O fato de Beetlejuice (Michael Keaton) se tornar meio que um chefe de repartição pública em Os Fantasmas Ainda se Divertem diz muito sobre o que envolve a continuação do filme de 1988. A ironia não escapa a Tim Burton, um diretor que a despeito da reiteração dos seus motivos visuais não costuma realizar continuações de seus próprios trabalhos, à exceção de Batman - O Retorno (1992) e do resgate do curta de Frankenweenie como um longa-metragem. É a partir dessa consciência do protocolo e da inércia que Burton retoma a criação que consagrou seu estilo, para tentar encontrar uma narrativa que justifique Beetlejuice 36 anos depois.
Uma forma de justificar é de fato tratar o mundo dos mortos como um limbo onde o tempo não passa - um mote que está na base do original e que agora é sublinhado em dois ou três novos ambientes definidos pela burocracia, pela espera e pela repetição. Em oposição ao fantasma endiabrado que quer casar com Lydia (Winona Ryder) para se libertar do seu marasmo de 600 anos, temos agora dois personagens aferrados ao passado: o defunto investigador vivido por Willem Dafoe, que em vida era um ator canastrão de filmes policiais, e a ex-mulher rancorosa de Beetlejuice, interpretada por Monica Bellucci.
A participação desses personagens é mínima, talvez porque a presença deles exista menos para servir a uma trama e mais para consolidar um humor, uma ideia do que torna esse universo particular. Um filme sobre o tempo, portanto, e como lidamos com sua passagem. Olhando por esse lado, o drama que conecta três gerações de mulheres - Lydia, sua madastra (Catherine O’Hara) e sua filha adolescente (Jenna Ortega) - se agudiza na relação com homens motivados pela pressa. O mais próximo que Burton chega de romantizar o masculino é quando encontra um personagem que aceitou sua própria mortalidade, ou seja, seu próprio tempo.
Nada disso faz de Os Fantasmas Ainda se Divertem um “filme de mensagem”, e mesmo como narrativa linear a continuação pode frustrar pelo jeito descompromissado como flutua por suas subtramas. Se precisava apenas de uma atmosfera e alguns temas para voltar a Beetlejuice, Burton parece ter encontrado, e os amarra com leveza. O diretor não pode ser acusado de hipocrisia: ele sabe que o interesse de retomar a franquia é essencialmente comercial e não se imbui de uma suposta noção elevada de propósito para dirigir a continuação. Isso não significa que realiza o longa com cinismo; a volta ao modo de produção com stop-motion, animatrônicos e maquiagem de prostéticos serve para dar ao limbo sua consistência visual mas também denota um sincero prazer resgatado pelo táctil, em tempos de virtualidade.

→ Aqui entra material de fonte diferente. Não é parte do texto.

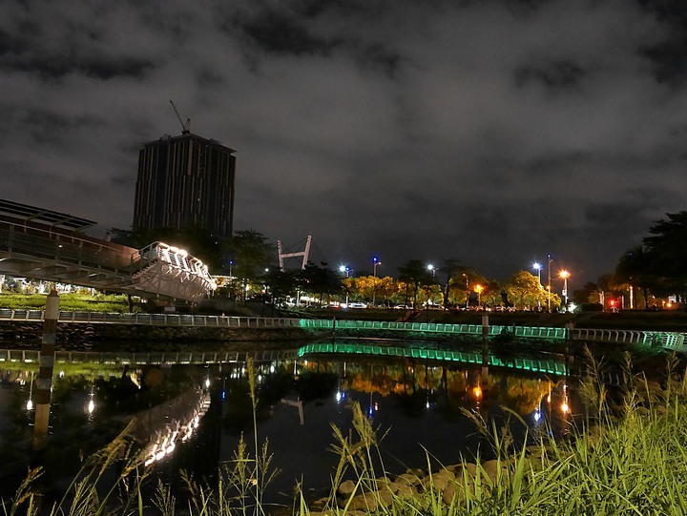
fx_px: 596
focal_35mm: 30
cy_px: 258
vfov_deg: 46.8
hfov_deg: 59.9
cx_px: 344
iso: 3200
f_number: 8
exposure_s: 1/3.2
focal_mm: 15
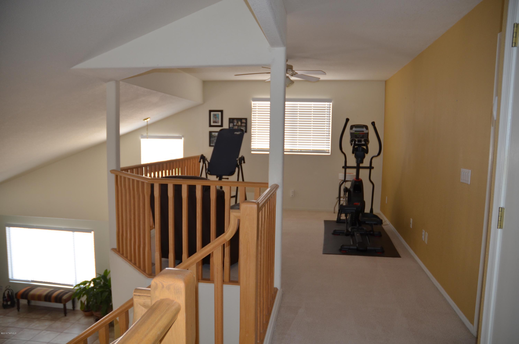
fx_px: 388
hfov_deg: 67.5
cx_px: 260
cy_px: 172
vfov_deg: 47.7
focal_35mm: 27
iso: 320
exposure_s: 1/125
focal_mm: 18
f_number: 3.5
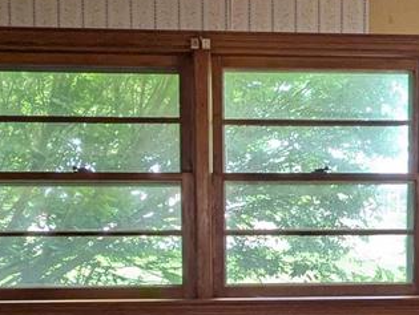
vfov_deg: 22.5
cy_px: 275
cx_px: 289
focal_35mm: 64
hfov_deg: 30.0
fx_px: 776
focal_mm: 1.83
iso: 136
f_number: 2.2
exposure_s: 1/30
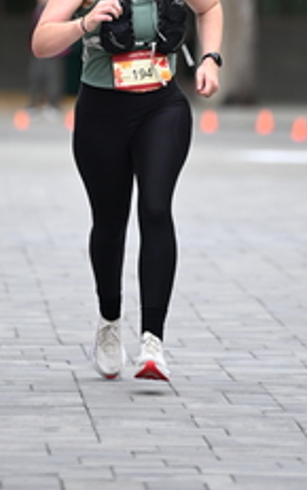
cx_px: 185
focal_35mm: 485
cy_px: 8
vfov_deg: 4.3
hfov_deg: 2.7
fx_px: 6472
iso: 640
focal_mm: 200
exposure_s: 1/2000
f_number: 2.8
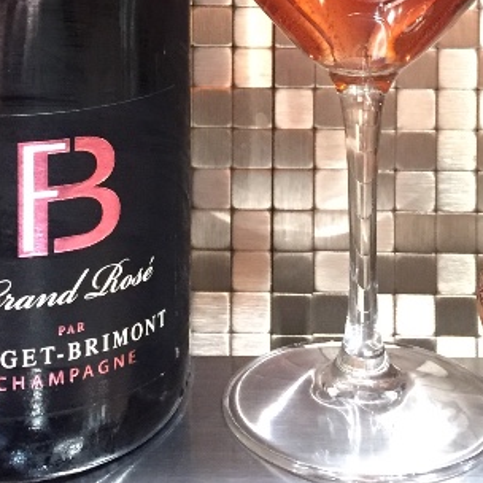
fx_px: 1279
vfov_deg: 19.4
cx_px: 200
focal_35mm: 81
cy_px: -178
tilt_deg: +0.4
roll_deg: +0.1
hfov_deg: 21.4
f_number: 2.2
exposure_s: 1/15
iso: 250
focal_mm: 4.15
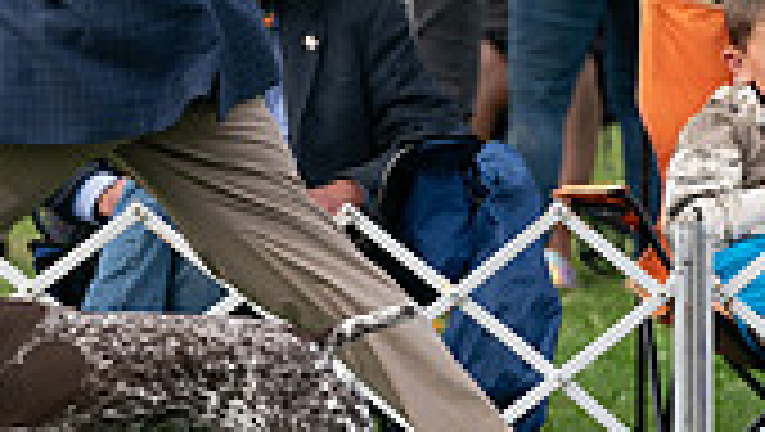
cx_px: 76
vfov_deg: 2.2
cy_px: 50
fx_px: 11005
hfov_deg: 4.0
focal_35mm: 542
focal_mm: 152
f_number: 3.5
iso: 250
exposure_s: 1/1600
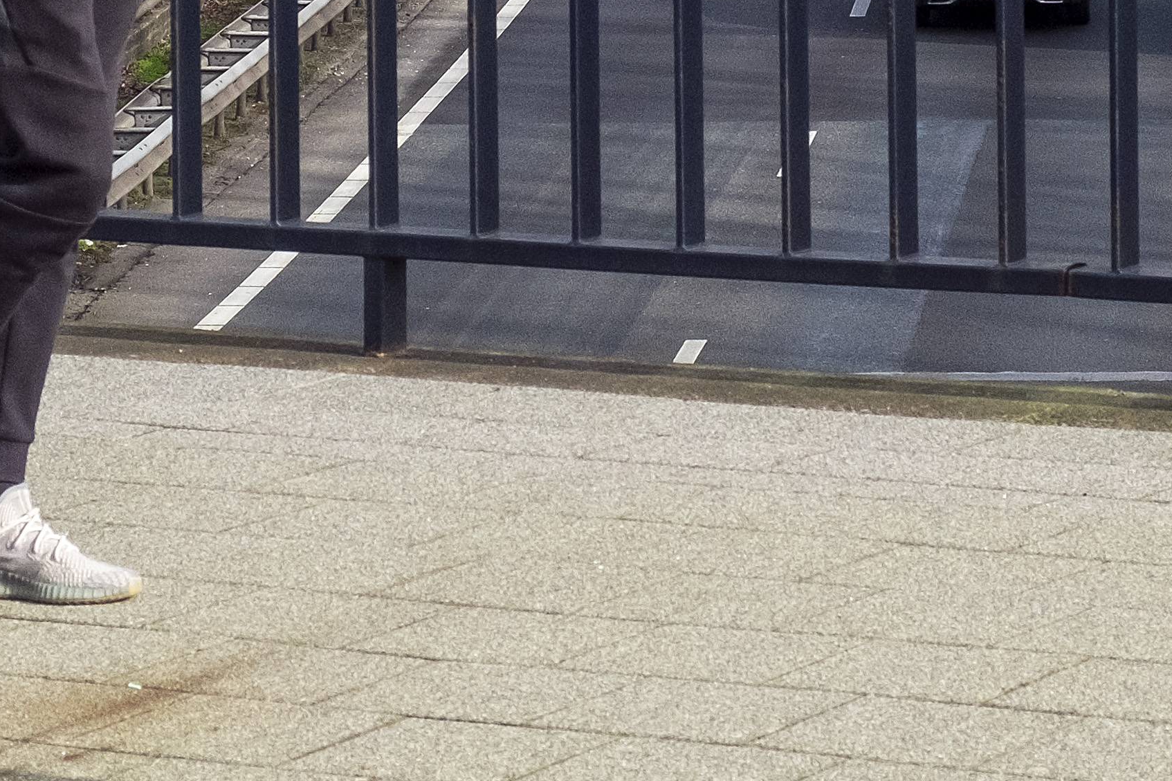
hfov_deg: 9.8
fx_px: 6868
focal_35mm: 211
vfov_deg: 6.5
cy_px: -127
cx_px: 704
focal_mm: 48.4
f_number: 9
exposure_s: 1/1000
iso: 1000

De qualquer forma, parece superestimado esperar que o anárquico Beetlejuice faça em 2024 a mesma função que teve em 1988. Antropólogos defendem que, desde que se organiza em sociedade e mitologias, a humanidade recorre aos rituais de exceção (como nas festas pagãs ou sazonais) e às narrativas do caos (categoria em que os tricksters se encaixam) para sondar de forma lúdica alternativas a seu modo de viver. Beetlejuice é um trickster contra os bons costumes na tradição de Pernalonga - não por acaso virou desenho animado logo em 1989 - e serviu perfeitamente para Tim Burton se apresentar ao mundo como um cineasta antielitista.
Em 1988, o pesadelo do limbo vinha associado à crítica da pequena vida burguesa, inscrita ironicamente no subúrbio de maquete, com sua mórbida repetição de rotina. Que trickster Beetlejuice ainda pode ser em 2024, quando todo discurso “perigoso” foi imunizado pelo cinismo generalizado e o suposto iconoclasta Deadpool é consagrado totem da familiaridade e do sucesso? Os Fantasmas Ainda se Divertem elege alguns alvos fáceis demais - a cena do castigo dos influenciadores digitais tem o sabor amargo do momento tópico - mas felizmente não faz disso sequer um esboço de propósito.
No fim, Beetlejuice nem parece tão infeliz assim como burocrata. Ele inclusive arruma para si um séquito de minions amarelinhos, só para entrar na tendência.